It is not known what due diligence measures Europe’s banks have taken to investigate Azeri laundromat payments – or to vet, monitor and audit SGC funding disbursements. These have already been beset by charges of corruption, cartelism and mafia infiltration, many substantiated in courts of law.
According to Human Rights Watch, Azerbaijan is a highly repressive regime, where dissidents are routinely arrested, torture is rife, independent media are shut down and human rights monitors cannot operate freely.
Two years ago, the European Parliament called for the EU to suspend all funds to Azerbaijan over its human rights violations, which appear to also breach EIB standards. In March, the central Asian country withdrew from the extractive industries’ global watchdog in response to criticism of its poor record on civil society engagement.
“Given its shaky business case, unresolved human rights issues and legitimate climate concerns, I’m surprised the EBRD wants anything to do with the southern gas corridor,” said Jonathan Gaventa, the director of E3G.
Even the argument that it can diversify the EU’s gas supply away from Russia appears shaky. Russian giant Gazprom has said that it may use the pipeline to transport Russian gas to Europe, under the project’s non-discriminatory auctioning system, and according to reports in the Azeri press may already be planning on this.
Russia’s Lukoil has taken a 10% share in Azerbaijan’s Shah Deniz drilling consortium and the Italian oil firm Eni signed a memo of understanding with Gazprom in March to explore piping Russian gas to Europe through the corridor.
But for the EU, Azerbaijan is more than just a Caspian gas field. The former Soviet republic remains economically and culturally linked to Russia and the southern gas corridor offers the prospect of wedging what then-president Dmitry Medvedev called in 2011, “the closest friendship and trust links” between the two countries.
“The southern gas corridor is more than energy diversification and EU energy security for us,” the EU’s foreign policy chief Federica Mogherini, said last year. “It is also about enlarging and deepening political, economic and social ties with a number of partners in a wider region… Azerbaijan, Georgia, Turkey, Albania.”
“We need an all-round strategic partnership between us,” Mogherini added, “and I am glad this is Azerbaijan’s vision, too.”
Asked whether the southern gas corridor was in America’s national security interests, a US state department official told Climate Home: “The US sees it as certainly in its interest that the national security interests of partners – and their stability, whether economic or political – be assured.”
“And if there is energy insecurity, we think that undermines security more broadly speaking,” the official added.
What is the Southern Gas Corridor?
BP calls it “arguably the global oil and gas industry’s most significant and ambitious undertaking yet”. It is a three part pipeline that, if completed, will carry gas from the Shah Deniz 2 oil field in Azerbaijan’s Caspian Sea through Georgia, Turkey, Greece, Albania into southern Italy.
- South Caucasus Pipeline (SCP) – Azerbaijan, Georgia
- Trans Anatolian Pipeline (Tanap) – Turkey
- Trans Adriatic Pipeline (Tap) – Greece, Albania, Italy
Ownership: At least 11 different companies are involved in the corporate ownership structures of the various sections.
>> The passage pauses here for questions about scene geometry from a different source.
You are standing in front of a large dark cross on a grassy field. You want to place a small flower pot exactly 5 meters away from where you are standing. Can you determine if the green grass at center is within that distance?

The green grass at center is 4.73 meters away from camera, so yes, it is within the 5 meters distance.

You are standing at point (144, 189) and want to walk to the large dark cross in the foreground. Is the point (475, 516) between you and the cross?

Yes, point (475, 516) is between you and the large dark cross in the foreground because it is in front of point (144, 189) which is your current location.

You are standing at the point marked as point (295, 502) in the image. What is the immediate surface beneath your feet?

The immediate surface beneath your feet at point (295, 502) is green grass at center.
Major players include BP, Azerbaijan’s state oil company SOCAR, Turkish Petroleum, Petronas, Lukoil, Total and Snam.
Public finances: The European Bank for Reconstruction and Development, European Investment Bank and Asian Development Bank and are all considering publicly-backed loans for the development in excess of $500m each. The World Bank and Asian Infrastructure Investment Bank have already committed $500m and $600m.